- [What you are asked to do]: Copy every line of text in the data below exactly as it appears, in the same order. Leave out the picture markers.

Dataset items

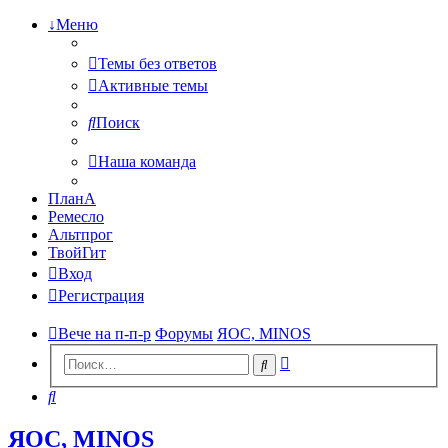
↓Меню
Темы без ответов
Активные темы
Поиск
Наша команда
ПланА
Ремесло
Альтпрог
ТвойГит
Вход
Регистрация
Вече на п-п-р
Форумы
ЯОС, MINOS
Расширенный
Поиск
поиск
Поиск
ЯОС, MINOS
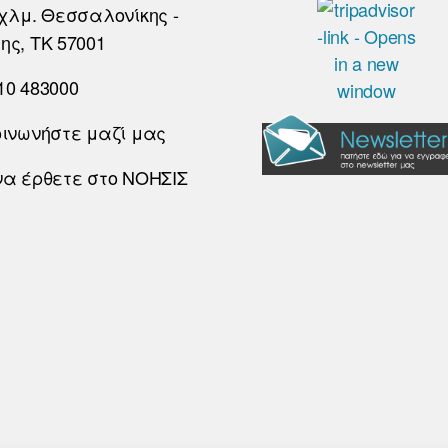
χλμ. Θεσσαλονίκης -
ης, ΤΚ 57001
10 483000
οινωνήστε μαζί μας
να έρθετε στο ΝΟΗΣΙΣ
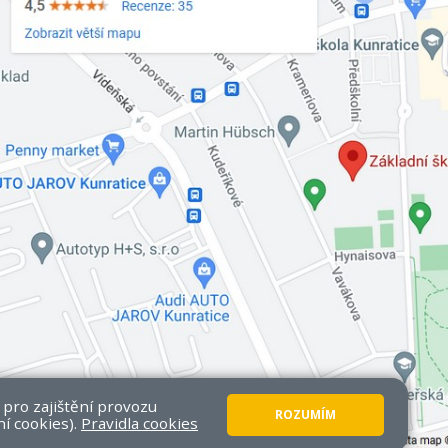
 pro zajištění provozu
ROZUMÍM
ní cookies).
Pravidla cookies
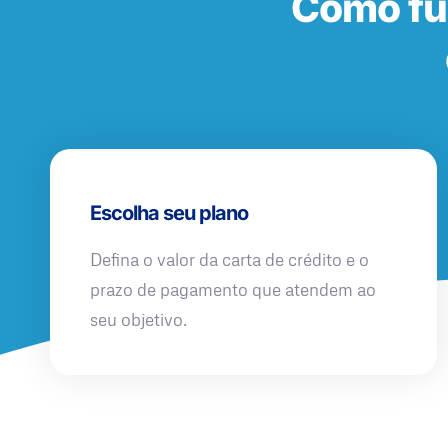
Como fu
Escolha seu plano
Defina o valor da carta de crédito e o
prazo de pagamento que atendem ao
seu objetivo.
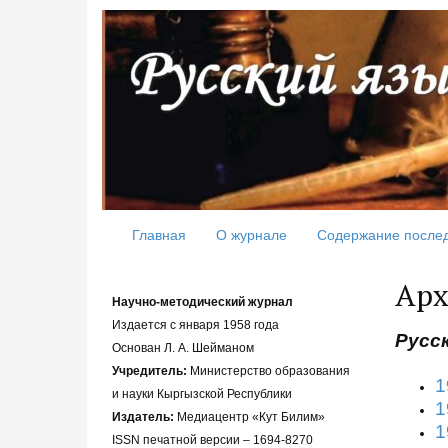
Главная
О журнале
Содержание после
Арх
Научно-методический журнал
Издается с января 1958 года
Русск
Основан Л. А. Шейманом
Учредитель:
Министерство образования
1
и науки Кыргызской Республики
1
Издатель:
Медиацентр «Кут Билим»
1
ISSN печатной версии – 1694-8270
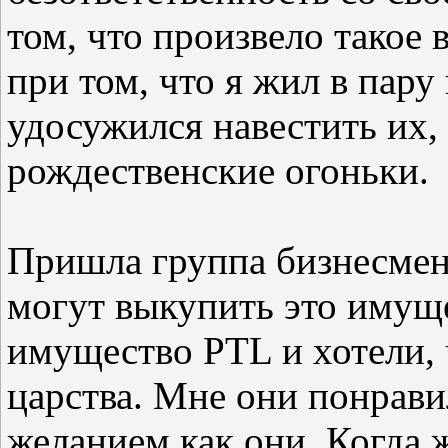
том, что произвело такое 
при том, что я жил в пар
удосужился навестить их,
рождественские огоньки.
Пришла группа бизнесмено
могут выкупить это имущ
имущество
PTL
и хотели,
царства. Мне они понравил
желанием как они. Когда 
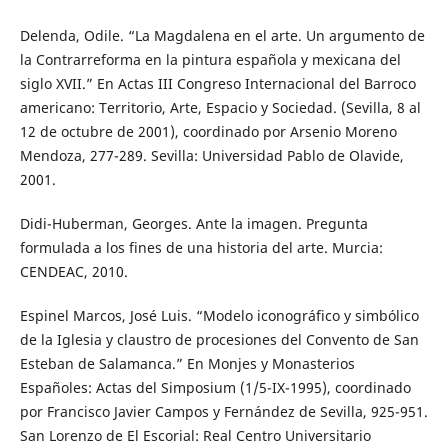
Delenda, Odile. “La Magdalena en el arte. Un argumento de
la Contrarreforma en la pintura española y mexicana del
siglo XVII.” En Actas III Congreso Internacional del Barroco
americano: Territorio, Arte, Espacio y Sociedad. (Sevilla, 8 al
12 de octubre de 2001), coordinado por Arsenio Moreno
Mendoza, 277-289. Sevilla: Universidad Pablo de Olavide,
2001.
Didi-Huberman, Georges. Ante la imagen. Pregunta
formulada a los fines de una historia del arte. Murcia:
CENDEAC, 2010.
Espinel Marcos, José Luis. “Modelo iconográfico y simbólico
de la Iglesia y claustro de procesiones del Convento de San
Esteban de Salamanca.” En Monjes y Monasterios
Españoles: Actas del Simposium (1/5-IX-1995), coordinado
por Francisco Javier Campos y Fernández de Sevilla, 925-951.
San Lorenzo de El Escorial: Real Centro Universitario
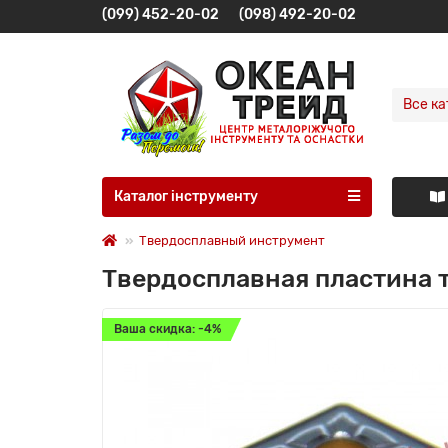
(099) 452-20-02
(098) 492-20-02
Все ка
Каталог інструменту
Твердосплавный инструмент
Твердосплавная пластина 
Ваша скидка: -4%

- [Problem solution]:
↓Меню
Темы без ответов
Активные темы
Поиск
Наша команда
ПланА
Ремесло
Альтпрог
ТвойГит
Вход
Регистрация
Вече на п-п-р
Форумы
ЯОС, MINOS
Расширенный
Поиск
поиск
Поиск
ЯОС, MINOS
χλμ. Θεσσαλονίκης -
ης, ΤΚ 57001
10 483000
οινωνήστε μαζί μας
να έρθετε στο ΝΟΗΣΙΣ
 pro zajištění provozu
ROZUMÍM
ní cookies).
Pravidla cookies
Como fu
Escolha seu plano
Defina o valor da carta de crédito e o
prazo de pagamento que atendem ao
seu objetivo.
Главная
О журнале
Содержание после
Арх
Научно-методический журнал
Издается с января 1958 года
Русск
Основан Л. А. Шейманом
Учредитель:
Министерство образования
1
и науки Кыргызской Республики
1
Издатель:
Медиацентр «Кут Билим»
1
ISSN печатной версии – 1694-8270
том, что произвело такое 
при том, что я жил в пар
удосужился навестить их,
рождественские огоньки.
Пришла группа бизнесмено
могут выкупить это имущ
имущество
PTL
и хотели,
царства. Мне они понравил
желанием как они. Когда 
Delenda, Odile. “La Magdalena en el arte. Un argumento de
la Contrarreforma en la pintura española y mexicana del
siglo XVII.” En Actas III Congreso Internacional del Barroco
americano: Territorio, Arte, Espacio y Sociedad. (Sevilla, 8 al
12 de octubre de 2001), coordinado por Arsenio Moreno
Mendoza, 277-289. Sevilla: Universidad Pablo de Olavide,
2001.
Didi-Huberman, Georges. Ante la imagen. Pregunta
formulada a los fines de una historia del arte. Murcia:
CENDEAC, 2010.
Espinel Marcos, José Luis. “Modelo iconográfico y simbólico
de la Iglesia y claustro de procesiones del Convento de San
Esteban de Salamanca.” En Monjes y Monasterios
Españoles: Actas del Simposium (1/5-IX-1995), coordinado
por Francisco Javier Campos y Fernández de Sevilla, 925-951.
San Lorenzo de El Escorial: Real Centro Universitario
(099) 452-20-02
(098) 492-20-02
Все ка
Каталог інструменту
Твердосплавный инструмент
Твердосплавная пластина 
Ваша скидка: -4%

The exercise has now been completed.